By the way, the money that the state has in reserve for unemployment insurance is rapidly being depleted. Just so you know.
[Tuesday], the Texas Workforce Commission announced that the unemployment trust fund is now expected to be almost depleted by October. The commission issues monthly projections and each has been gloomier than the last. By law, the trust fund must stay above $858 million at the beginning of the fiscal year in October. At the current rate, the fund will be $812 million below the floor, commission executive director Larry Temple told the House special stimulus committee yesterday.
And a $812 million deficit means somebody’s gotta pay – and that somebody, according to Temple, will be Texas employers.
Temple said the fund can raise money to pay unemployment benefits in three ways: 1) By borrowing from the feds (and paying interest on the loans) 2) By issuing bonds (also involves paying interest) and 3) By raising taxes on employers. He said the commission’s strategy would probably involve a combination of the three.
However, combo or no combo, even if TWC borrows from the feds or floats bonds, the employers will be the ones funding the debt.
Dunnam made this clear when he asked Temple, “Do any of [the scenarios] involve anyone other than employers paying for the deficit?”
Temple responded, “No.”
Here’s where the stimulus comes in: Don Baylor, a senior policy analyst at the Center for Public Policy Priorities, said if Texas changes its eligibility statute and accepts the stimulus funds, employers will still have to pay an additional $294 million in 2010 to make up for the deficit. But without the federal funds, employers will pay an additional $935 million to make up for the deficit in 2010.
Sure does sound like taking all of the federal stimulus money available for unemployment insurance would be a good deal all around, doesn’t it? It eases the tax burden on businesses, it helps many more people, and by helping more people it has a stimulative effect on the economy. Which was the point, after all. You’d have to be a blinkered partisan zealot not to see the benefits. You know, like Bill Hammond, the president of the Texas Association of Business:
[Hammond] presented a bold proposal to “save” $630 million a year in unemployment benefits payouts, which included measures such as greatly restricting or eliminating benefits for people who receive severance pay. He also said the commission didn’t do enough to ensure people are looking for work while they’re receiving benefits: “The commission is allowing [unemployed] people to sit on their laurels.”
Or we could just eliminate the idea of unemployment insurance altogether. Who cares what happens to these people that get laid off, anyway? They’re just a bunch of lazy bums who want to suck Bill Hammond’s blood. Where’s the compassion for that, I ask you?
Well, I suppose it’s all academic, since Governor Perry has now officially rejected the unemployment insurance funds. Hope all you business owners that will see your taxes go up more than they needed to will appreciate that. Perry made the announcement right here in Houston, which is somewhat ironic.

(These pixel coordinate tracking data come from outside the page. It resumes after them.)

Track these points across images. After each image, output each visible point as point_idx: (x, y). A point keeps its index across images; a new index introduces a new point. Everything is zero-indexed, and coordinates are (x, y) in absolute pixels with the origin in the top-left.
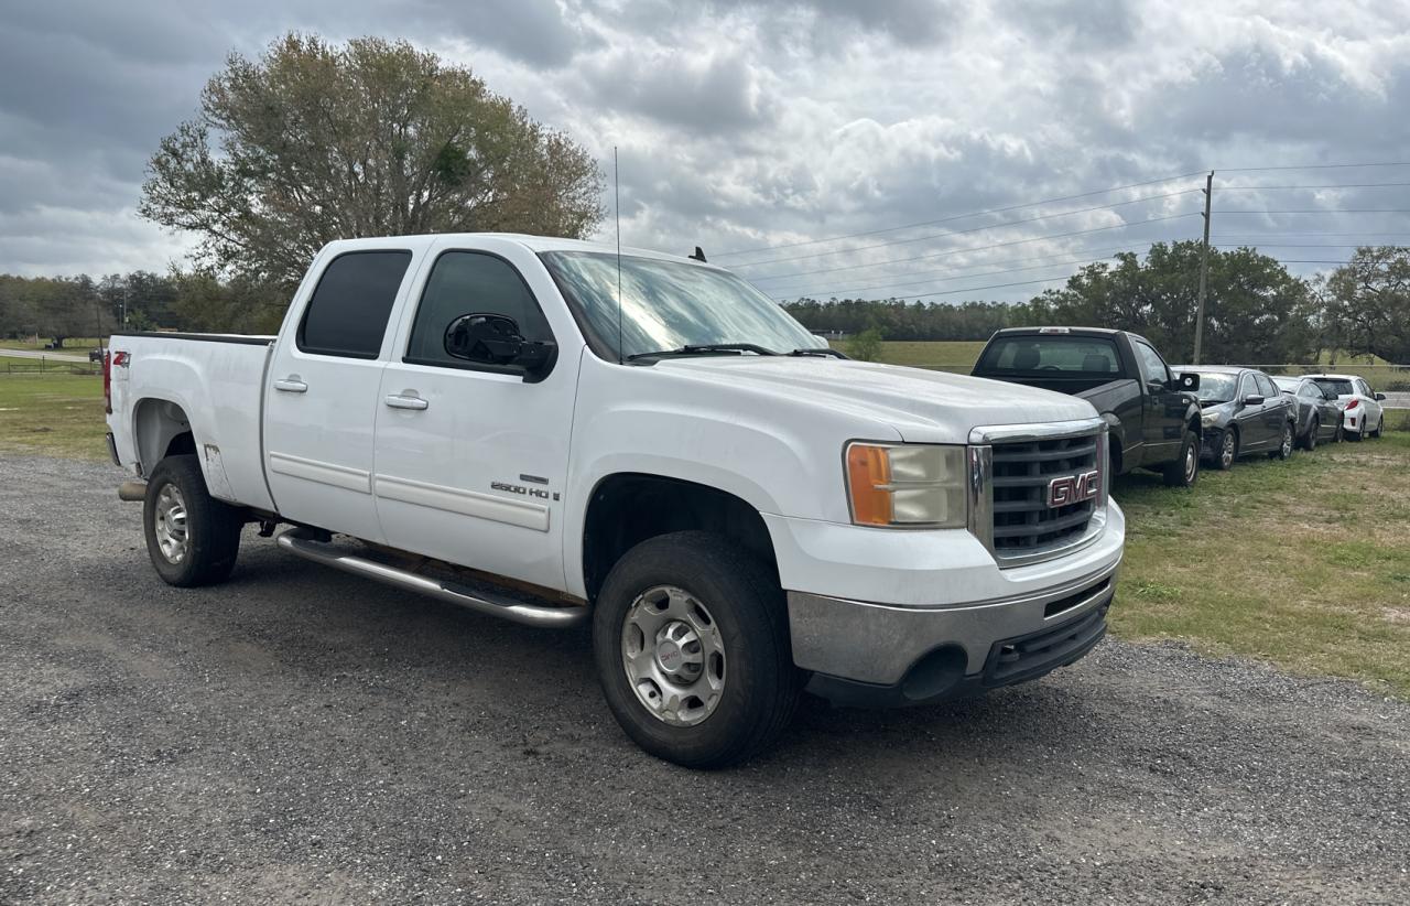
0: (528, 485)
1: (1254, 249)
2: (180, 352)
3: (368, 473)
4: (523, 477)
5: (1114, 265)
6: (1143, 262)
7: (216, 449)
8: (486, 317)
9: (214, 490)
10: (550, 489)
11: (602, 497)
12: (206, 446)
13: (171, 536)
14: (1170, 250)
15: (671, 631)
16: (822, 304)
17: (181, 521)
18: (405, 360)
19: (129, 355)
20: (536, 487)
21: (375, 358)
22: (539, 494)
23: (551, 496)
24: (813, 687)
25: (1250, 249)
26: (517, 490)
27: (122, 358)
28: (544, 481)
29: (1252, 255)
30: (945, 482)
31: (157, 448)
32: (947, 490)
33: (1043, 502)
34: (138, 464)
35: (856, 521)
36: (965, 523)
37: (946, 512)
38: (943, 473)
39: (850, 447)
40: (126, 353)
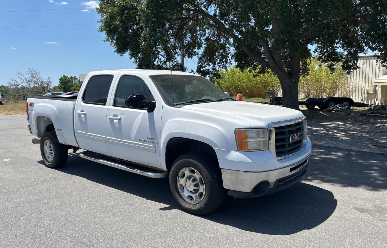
0: (150, 140)
2: (48, 103)
3: (105, 137)
4: (148, 138)
7: (61, 130)
8: (136, 95)
9: (61, 141)
10: (156, 141)
12: (58, 129)
17: (51, 150)
18: (114, 106)
19: (34, 104)
20: (152, 140)
21: (105, 105)
22: (153, 142)
23: (156, 143)
26: (147, 141)
27: (31, 104)
28: (154, 139)
30: (263, 138)
31: (43, 129)
32: (263, 140)
33: (289, 142)
34: (38, 134)
35: (239, 150)
36: (268, 149)
37: (263, 146)
38: (262, 136)
39: (236, 130)
40: (32, 103)
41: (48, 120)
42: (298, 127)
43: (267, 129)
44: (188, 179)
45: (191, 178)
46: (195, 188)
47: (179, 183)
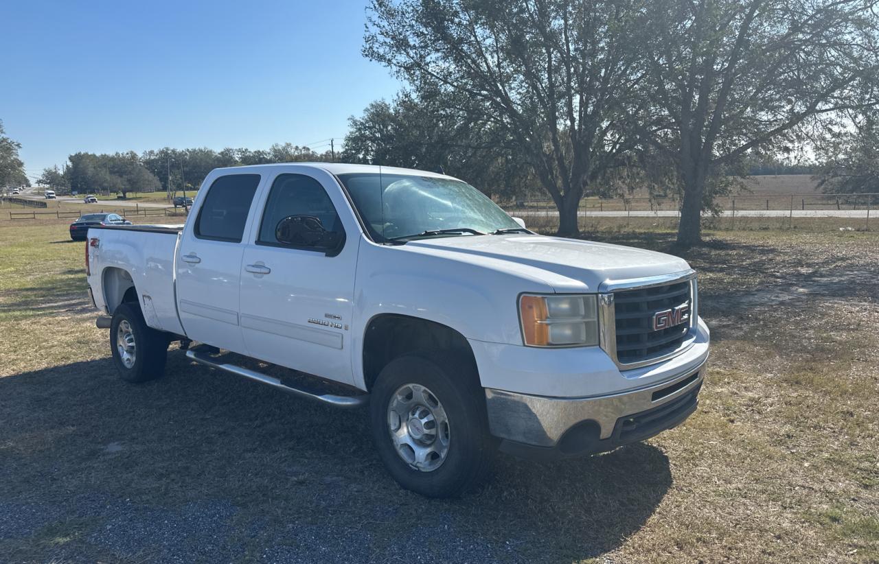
0: (331, 321)
3: (237, 313)
4: (327, 316)
7: (149, 298)
8: (301, 218)
9: (149, 323)
10: (343, 323)
11: (373, 328)
12: (144, 296)
15: (418, 413)
18: (258, 244)
19: (99, 240)
20: (334, 322)
21: (239, 242)
22: (336, 326)
23: (343, 328)
24: (503, 449)
26: (323, 323)
27: (95, 242)
28: (339, 318)
30: (584, 317)
31: (117, 297)
32: (585, 322)
33: (651, 327)
34: (106, 307)
35: (526, 344)
36: (597, 343)
37: (585, 336)
38: (582, 312)
39: (522, 297)
40: (96, 239)
41: (128, 276)
42: (675, 293)
43: (595, 296)
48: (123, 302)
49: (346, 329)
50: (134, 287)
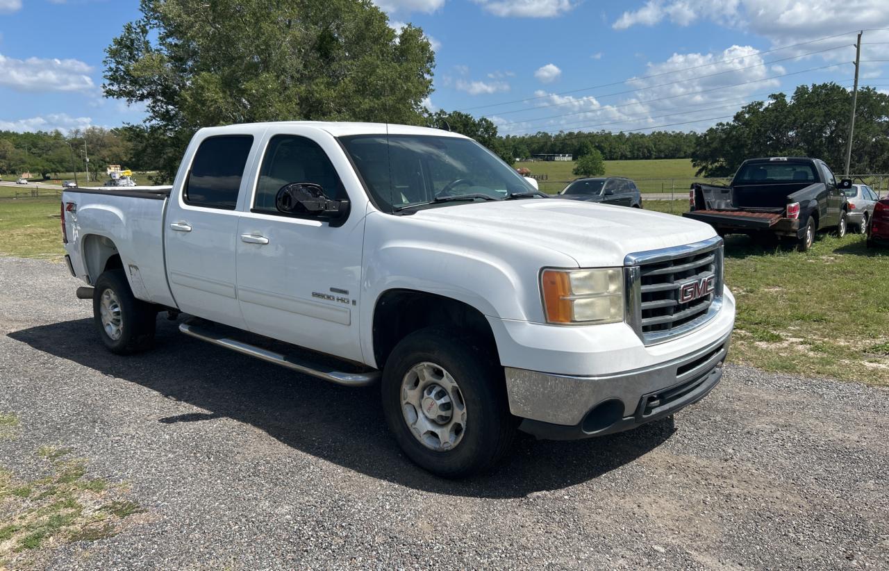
0: (336, 295)
1: (875, 89)
2: (108, 203)
3: (233, 285)
4: (332, 290)
5: (768, 102)
6: (789, 100)
7: (136, 267)
8: (302, 185)
9: (138, 293)
10: (350, 297)
11: (383, 303)
12: (130, 266)
13: (112, 322)
14: (810, 90)
16: (553, 135)
17: (118, 313)
18: (255, 211)
19: (76, 205)
20: (341, 296)
21: (233, 209)
22: (342, 300)
23: (350, 302)
24: (522, 427)
25: (871, 88)
26: (329, 297)
27: (72, 206)
28: (345, 292)
29: (872, 93)
30: (609, 292)
31: (99, 265)
32: (610, 297)
33: (678, 301)
34: (88, 277)
35: (548, 321)
36: (621, 319)
37: (609, 312)
38: (608, 286)
39: (543, 271)
40: (73, 204)
41: (110, 244)
42: (702, 262)
43: (621, 268)
44: (425, 392)
45: (433, 388)
46: (443, 413)
47: (405, 399)
48: (105, 270)
49: (354, 302)
50: (118, 254)
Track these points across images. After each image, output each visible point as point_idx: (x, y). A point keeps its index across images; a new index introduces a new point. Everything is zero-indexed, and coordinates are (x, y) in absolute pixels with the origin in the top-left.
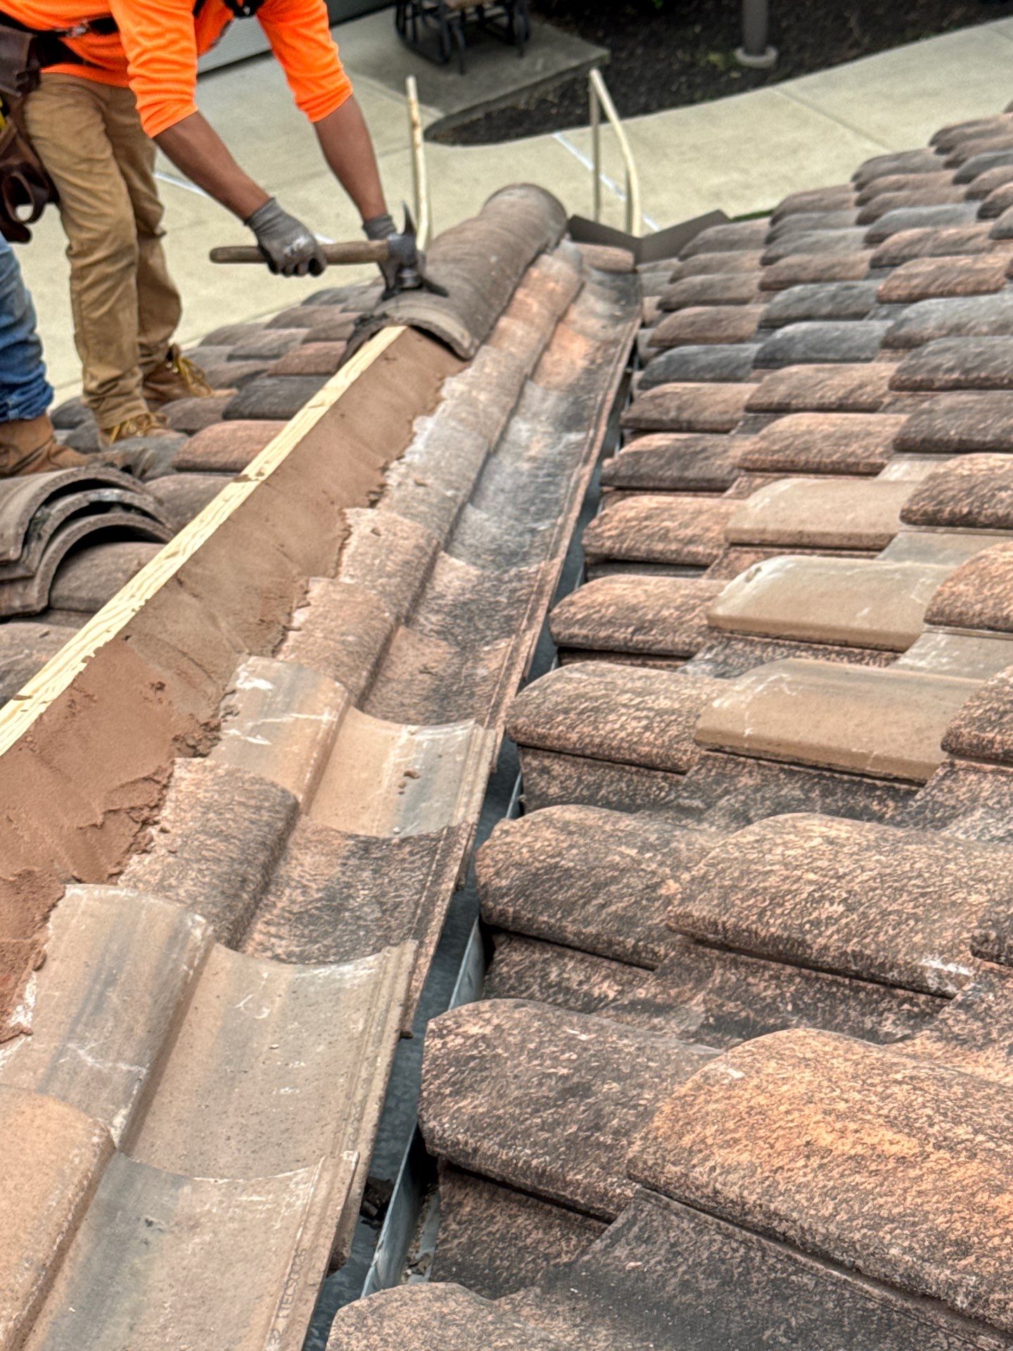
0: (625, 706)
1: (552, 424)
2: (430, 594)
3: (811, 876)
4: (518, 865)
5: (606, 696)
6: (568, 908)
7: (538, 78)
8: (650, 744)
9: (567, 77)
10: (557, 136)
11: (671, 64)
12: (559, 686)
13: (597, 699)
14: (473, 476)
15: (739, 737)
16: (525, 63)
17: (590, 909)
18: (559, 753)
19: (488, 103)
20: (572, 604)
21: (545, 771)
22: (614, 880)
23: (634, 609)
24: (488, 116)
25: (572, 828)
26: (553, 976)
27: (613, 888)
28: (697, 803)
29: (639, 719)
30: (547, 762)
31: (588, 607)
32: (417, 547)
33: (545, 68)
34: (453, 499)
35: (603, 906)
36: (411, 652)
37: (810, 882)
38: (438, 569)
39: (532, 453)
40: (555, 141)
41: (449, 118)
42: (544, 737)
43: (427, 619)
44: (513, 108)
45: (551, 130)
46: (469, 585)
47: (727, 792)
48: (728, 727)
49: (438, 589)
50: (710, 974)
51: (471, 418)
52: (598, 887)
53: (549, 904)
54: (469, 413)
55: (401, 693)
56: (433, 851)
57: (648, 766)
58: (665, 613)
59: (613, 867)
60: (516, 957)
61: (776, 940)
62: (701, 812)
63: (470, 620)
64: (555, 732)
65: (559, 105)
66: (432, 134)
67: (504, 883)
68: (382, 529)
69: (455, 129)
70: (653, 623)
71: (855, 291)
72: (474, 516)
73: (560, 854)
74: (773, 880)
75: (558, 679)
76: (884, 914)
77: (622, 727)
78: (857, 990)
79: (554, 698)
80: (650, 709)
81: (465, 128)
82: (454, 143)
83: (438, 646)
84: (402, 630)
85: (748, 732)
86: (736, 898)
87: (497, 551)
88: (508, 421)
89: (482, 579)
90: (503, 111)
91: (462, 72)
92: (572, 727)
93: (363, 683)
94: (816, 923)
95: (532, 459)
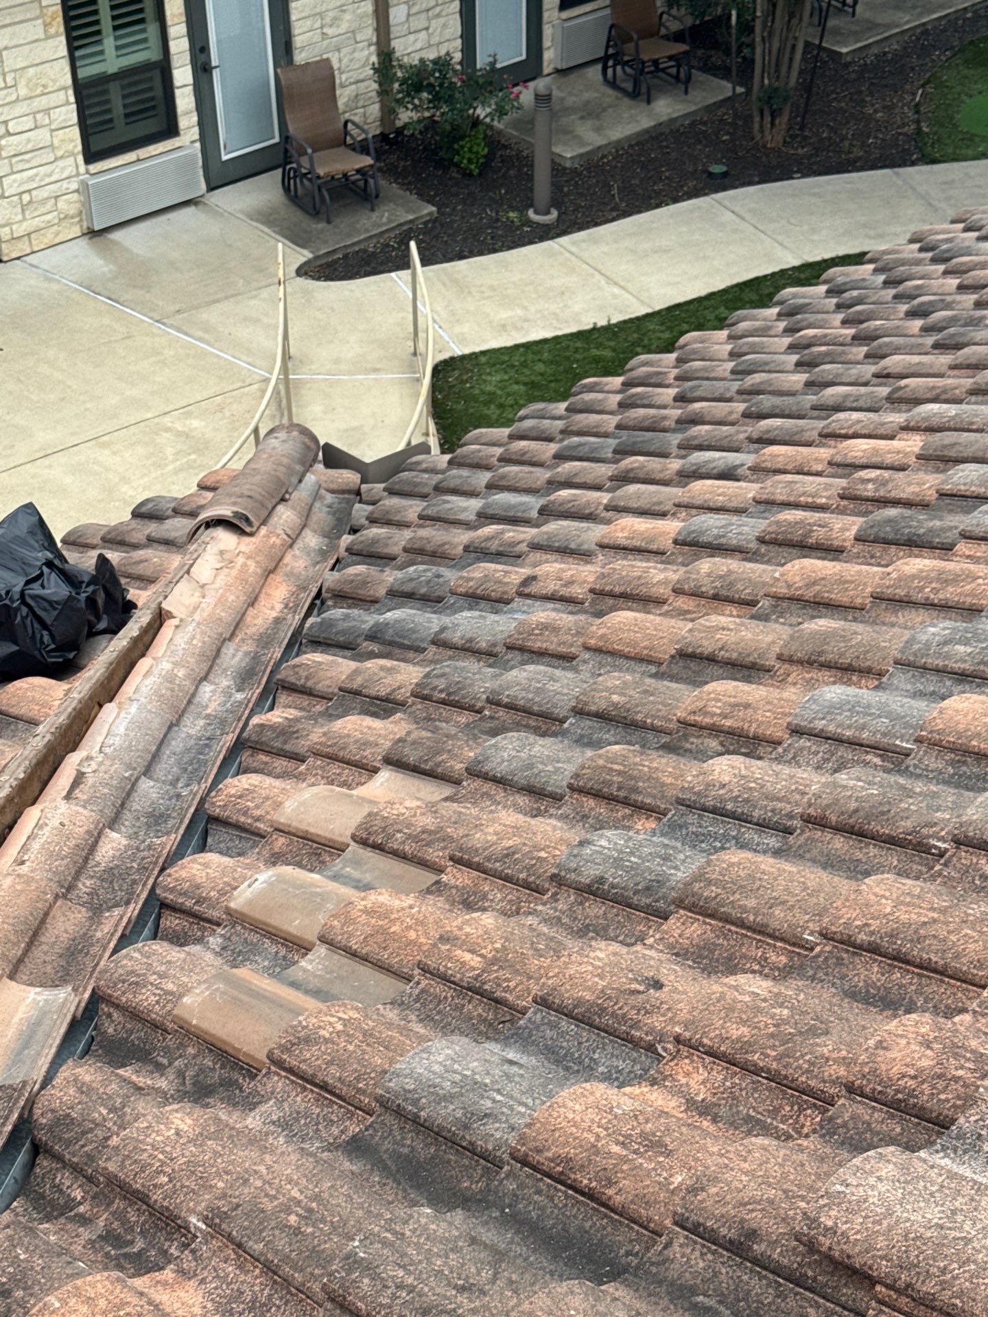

Houston’s growth advantage over the rest of the nation during the past five years–oil and natural gas–has not only evaporated in the face of a global commodity bust but has turned into a definite liability. The coming year will see significant job losses in Houston, led by the energy sector.
Via Texas Politics. Too bad Governor Perry won’t be joining any of these folks on the unemployment line until at least 2011, by which time one hopes the job market has improved. It’s good to be the king. A statement from Texas AFL-CIO President Becky Moeller in response is beneath the fold. BOR has more, including Kay Bailey Hutchison’s timid response.
Texas AFL-CIO President Becky Moeller today issued this statement in reaction to Gov. Rick Perry’s announcement that he opposes acceptance of $555 million in federal economic stimulus funds for jobless workers in Texas:
“Today Gov. Rick Perry said to the workers and employers of Texas: ‘What crisis?’ The governor’s decision to reject $555 million in federal unemployment insurance funds available in the economic stimulus package amounts to a callous statement to tens of thousands of Texans who are losing their livelihoods that Texas does not have their backs.”
“Playing 2010 or 2012 politics when Texans are suffering in 2009 has nothing to do with good public policy. The Texas AFL-CIO has worked with lawmakers who are carefully exploring the ramifications of accepting the UI funds. The stimulus package essentially covers for seven years any cost associated with making UI benefits more accessible to workers who have lost jobs through no fault of their own. If today’s decision stands, employers will start paying an additional $555 million in taxes in January, courtesy of the governor, and Texas workers who desperately need help will be left to fend for themselves.”
“In short-circuiting the legislative process, Gov. Perry is telling employers that it is better to pay $555 million extra to keep the current lousy UI system than to pay an incremental increase seven years from now for a better system.”